Pourquoi le Jardin d'Acclimatation n'aura jamais d'extension ?

Dans l'industrie des parcs d'attractions, la règle d'or pour attirer de nouveaux visiteurs est simple : il faut s'étendre. Disneyland Paris, le Parc Astérix ou encore le Puy du Fou achètent et engloutissent de nouveaux hectares de terrain chaque année pour construire de nouvelles zones et hôtels. Pourtant, à Paris, un géant du secteur navigue à contre-courant.
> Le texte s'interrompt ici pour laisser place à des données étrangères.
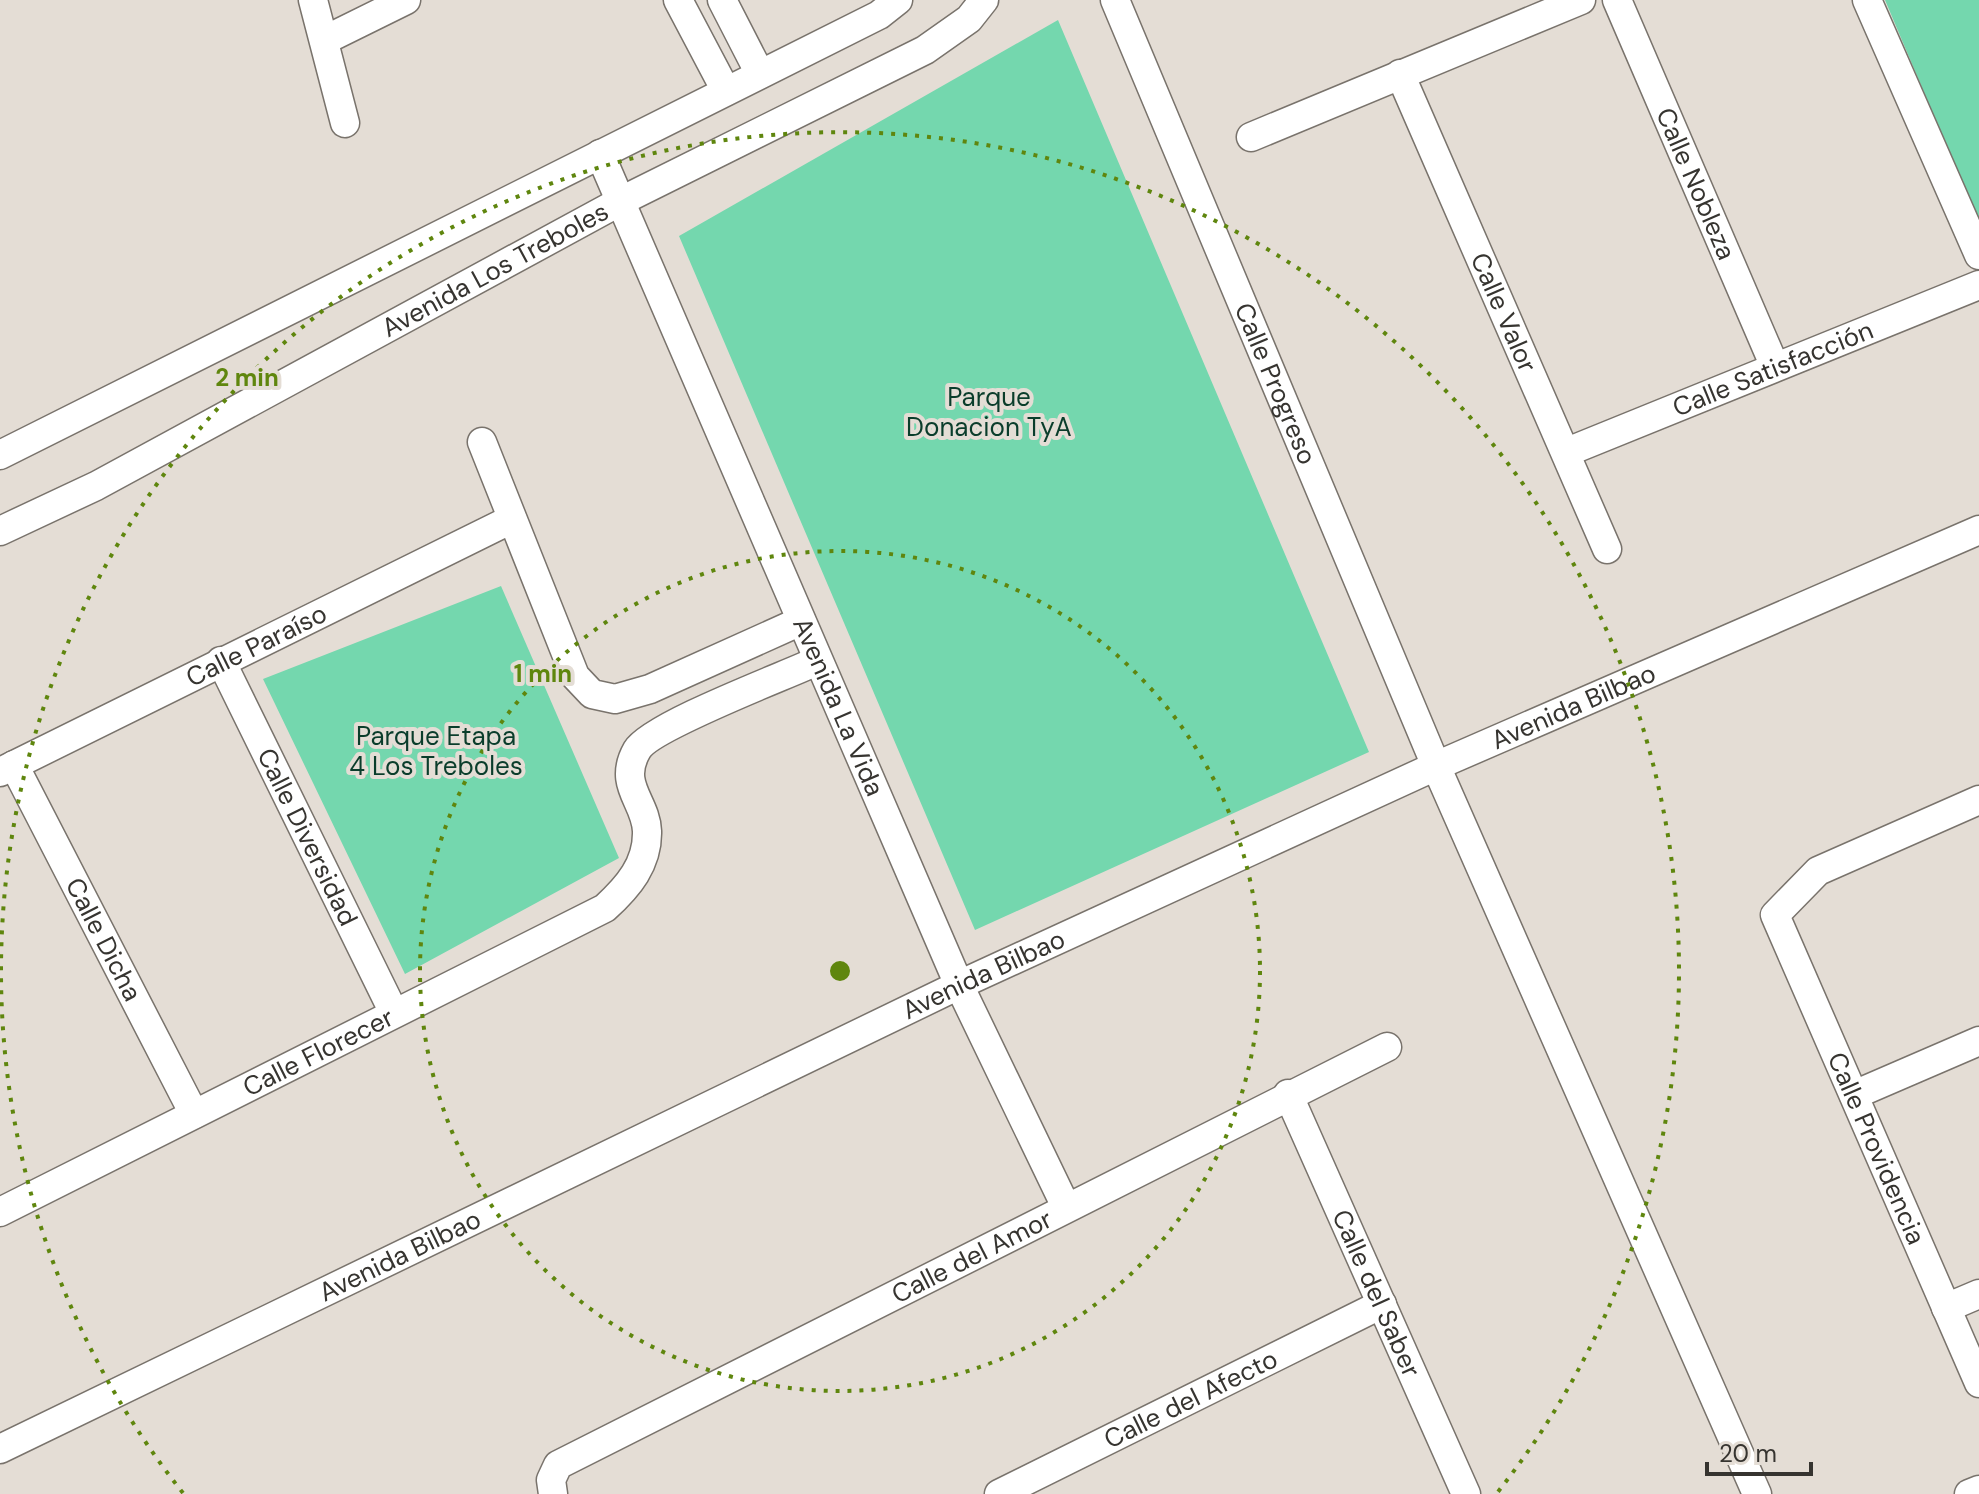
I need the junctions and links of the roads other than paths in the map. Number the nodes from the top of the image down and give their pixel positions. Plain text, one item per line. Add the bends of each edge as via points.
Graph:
1 (313, 0) edge
2 (406, 0) edge
3 (678, 0) edge
4 (722, 0) edge
5 (898, 0) edge
6 (984, 0) edge
7 (1115, 0) edge
8 (1581, 0) edge
9 (1617, 0) edge
10 (1867, 0) edge
11 (325, 40) junction
12 (760, 74) junction
13 (1400, 74) junction
14 (726, 91) junction
15 (345, 123) dead end
16 (1251, 137) dead end
17 (600, 154) junction
18 (621, 201) junction
19 (1979, 255) edge
20 (1979, 285) edge
21 (1775, 367) junction
22 (482, 442) dead end
23 (1567, 452) junction
24 (0, 455) edge
25 (512, 519) junction
26 (1979, 530) edge
27 (0, 531) edge
28 (1607, 549) dead end
29 (801, 621) junction
30 (221, 661) junction
31 (817, 661) junction
32 (1436, 766) junction
33 (7, 768) edge
34 (1979, 800) edge
35 (959, 985) junction
36 (394, 1013) junction
37 (1979, 1041) edge
38 (1387, 1047) dead end
39 (1288, 1094) junction
40 (1854, 1095) junction
41 (194, 1114) junction
42 (1066, 1207) junction
43 (0, 1212) edge
44 (1979, 1294) edge
45 (1382, 1304) junction
46 (1946, 1308) junction
47 (1979, 1383) edge
48 (0, 1449) edge
49 (1979, 1490) edge
50 (553, 1494) edge
51 (999, 1494) edge
52 (1466, 1494) edge
53 (1757, 1494) edge
54 (1969, 1494) edge

1 - 11 street
2 - 11 street
3 - 14 street
4 - 12 street
5 - 12 street, Avenida Los Treboles via 879,15
6 - 18 street, Avenida Los Treboles via 969,19 925,50
7 - 32 street, Calle Progreso
8 - 13 street
9 - 21 street, Calle Nobleza
10 - 19 street
11 - 15 street
12 - 14 street, Avenida Los Treboles
13 - 16 street
13 - 23 street, Calle Valor
14 - 17 street, Avenida Los Treboles
17 - 18 street, Avenida La Vida
17 - 24 street, Avenida Los Treboles
18 - 27 street, Avenida Los Treboles via 96,486
18 - 29 street, Avenida La Vida
20 - 21 street, Calle Satisfacción
21 - 23 street, Calle Satisfacción
22 - 25 street
23 - 28 street, Calle Valor
25 - 29 street via 575,676 592,694 615,699 650,689
25 - 30 street, Calle Paraíso
26 - 32 street, Avenida Bilbao
29 - 31 street, Avenida La Vida
30 - 33 street, Calle Paraíso
30 - 36 street, Calle Diversidad
31 - 35 street, Avenida La Vida
31 - 36 street, Calle Florecer via 666,729 638,749 628,782 648,829 642,860 630,885 605,908
32 - 35 street, Avenida Bilbao
32 - 53 street, Calle Progreso
33 - 41 street, Calle Dicha
34 - 40 street, Calle Providencia via 1818,871 1775,915
35 - 42 street, Avenida La Vida
35 - 48 street, Avenida Bilbao
36 - 41 street, Calle Florecer
37 - 40 street
38 - 39 street, Calle del Amor
39 - 42 street, Calle del Amor
39 - 45 street, Calle del Saber
40 - 46 street, Calle Providencia
41 - 43 street, Calle Florecer
42 - 50 street, Calle del Amor via 558,1465 551,1480
44 - 46 street
45 - 51 street, Calle del Afecto
45 - 52 street, Calle del Saber
46 - 47 street, Calle Providencia
49 - 54 street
Avec 1,6 million de visiteurs annuels, le Jardin d'Acclimatation fait partie des parcs les plus visités de France. Mais il fait face à une réalité implacable : son périmètre est verrouillé à double tour. Plongée dans la stratégie d'un parc contraint de se réinventer... de l'intérieur.
19 hectares, et pas un mètre carré de plus depuis 1860
Pour comprendre ce blocage, il faut remonter à la création du parc. Inauguré en 1860 sous l'impulsion de Napoléon III, le Jardin d'Acclimatation a été tracé sur une superficie exacte de 19 hectares à la lisière du très protégé Bois de Boulogne.
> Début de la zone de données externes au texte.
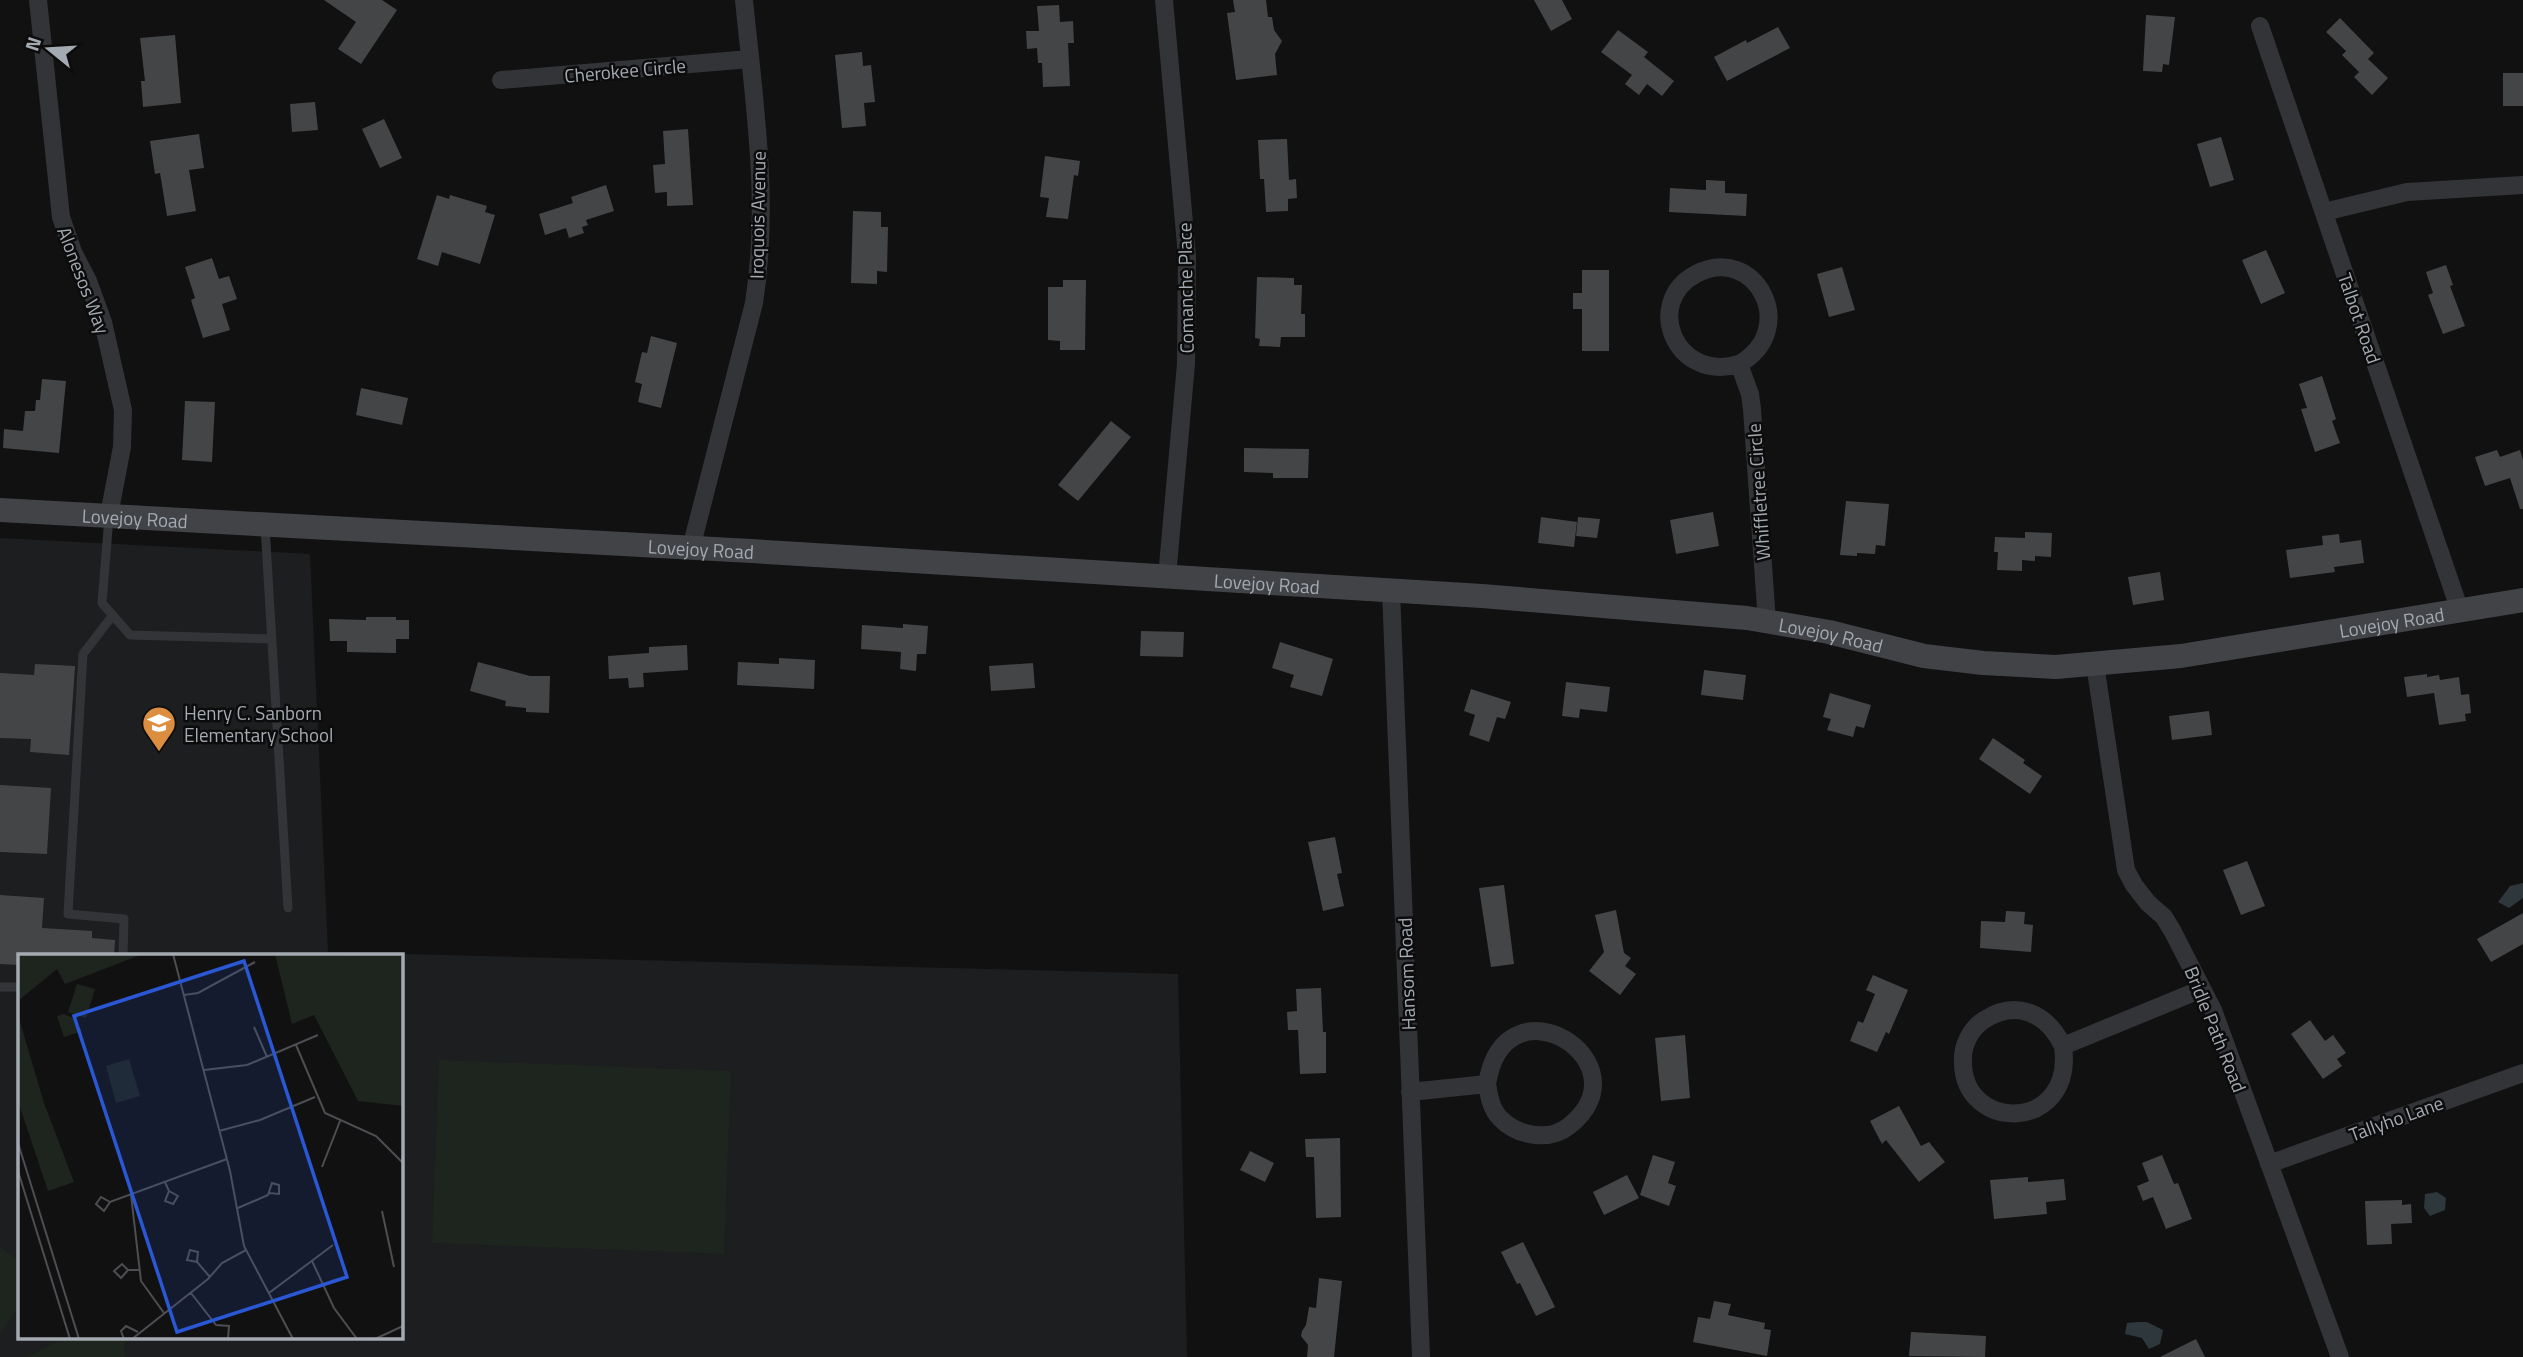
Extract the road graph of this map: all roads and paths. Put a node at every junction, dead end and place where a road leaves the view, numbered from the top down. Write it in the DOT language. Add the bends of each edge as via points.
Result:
graph roads {
  1 [pos="38,0"];
  2 [pos="744,0"];
  3 [pos="1164,0"];
  4 [pos="2260,26"];
  5 [pos="750,59"];
  6 [pos="501,80"];
  7 [pos="2523,185"];
  8 [pos="2324,212"];
  9 [pos="1739,364"];
  10 [pos="0,510"];
  11 [pos="109,515"];
  12 [pos="265,524"];
  13 [pos="691,548"];
  14 [pos="1167,577"];
  15 [pos="1391,590"];
  16 [pos="2523,600"];
  17 [pos="2460,611"];
  18 [pos="113,615"];
  19 [pos="1767,622"];
  20 [pos="272,639"];
  21 [pos="2095,664"];
  22 [pos="288,908"];
  23 [pos="123,954"];
  24 [pos="0,987"];
  25 [pos="18,987"];
  26 [pos="2202,989"];
  27 [pos="2063,1046"];
  28 [pos="2523,1073"];
  29 [pos="1487,1084"];
  30 [pos="1410,1092"];
  31 [pos="2269,1164"];
  32 [pos="1421,1357"];
  33 [pos="2340,1357"];
  1 -- 11 [label="street, Alonesos Way" via="61,217 103,322 123,410 122,447"];
  2 -- 5 [label="street, Iroquois Avenue"];
  3 -- 14 [label="street, Comanche Place" via="1187,256 1186,364"];
  4 -- 8 [label="street, Talbot Road"];
  5 -- 6 [label="street, Cherokee Circle"];
  5 -- 13 [label="street, Iroquois Avenue" via="761,174 760,264"];
  7 -- 8 [label="street" via="2407,192"];
  8 -- 17 [label="street, Talbot Road"];
  9 -- 9 [label="street" via="1764,341 1769,319 1765,297 1742,273 1719,268 1697,273 1681,286 1672,304 1672,334 1683,351 1699,363 1718,368"];
  9 -- 19 [label="street, Whiffletree Circle" via="1752,409"];
  10 -- 11 [label="main road, Lovejoy Road"];
  11 -- 12 [label="main road, Lovejoy Road"];
  11 -- 18 [label="lane" via="102,603"];
  12 -- 13 [label="main road, Lovejoy Road"];
  12 -- 20 [label="lane"];
  13 -- 14 [label="main road, Lovejoy Road"];
  14 -- 15 [label="main road, Lovejoy Road"];
  15 -- 19 [label="main road, Lovejoy Road"];
  15 -- 30 [label="street, Hansom Road"];
  16 -- 17 [label="main road, Lovejoy Road"];
  17 -- 21 [label="main road, Lovejoy Road" via="2181,656"];
  18 -- 20 [label="lane" via="130,635"];
  18 -- 23 [label="lane" via="83,654 68,915 124,919"];
  19 -- 21 [label="main road, Lovejoy Road" via="1924,656 2056,667"];
  20 -- 22 [label="lane"];
  21 -- 26 [label="street, Bridle Path Road" via="2126,870 2134,886 2164,917"];
  24 -- 25 [label="lane"];
  26 -- 27 [label="street"];
  26 -- 31 [label="street, Bridle Path Road"];
  27 -- 27 [label="street" via="2043,1018 2010,1010 1993,1014 1968,1037 1962,1054 1968,1087 1993,1110 2026,1112 2042,1105 2059,1087 2065,1062"];
  28 -- 31 [label="street, Tallyho Lane"];
  29 -- 29 [label="street" via="1497,1053 1516,1037 1539,1031 1570,1040 1589,1066 1592,1084 1579,1118 1548,1135 1513,1129 1499,1117"];
  29 -- 30 [label="street"];
  30 -- 32 [label="street, Hansom Road"];
  31 -- 33 [label="street, Bridle Path Road"];
}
Et devinez quoi ? En plus de 160 ans d'histoire, d'évolutions (de jardin zoologique à parc de loisirs) et de changements de direction, le parc n'a jamais pu s'agrandir d'un seul mètre. Encastré dans le tissu urbain parisien et soumis aux lois d'urbanisme extrêmement strictes de la capitale (et au statut particulier du bois), toute expansion territoriale ou création de complexe hôtelier est purement et simplement interdite.
Guillaume Tifreau, l'actuel directeur des opérations du parc, est d'ailleurs catégorique sur la question de l'avenir : « L'espace est définitivement contraint. Je ne peux pas m'agrandir, je ne peux pas pousser les murs... » a-t-il rappelé récemment.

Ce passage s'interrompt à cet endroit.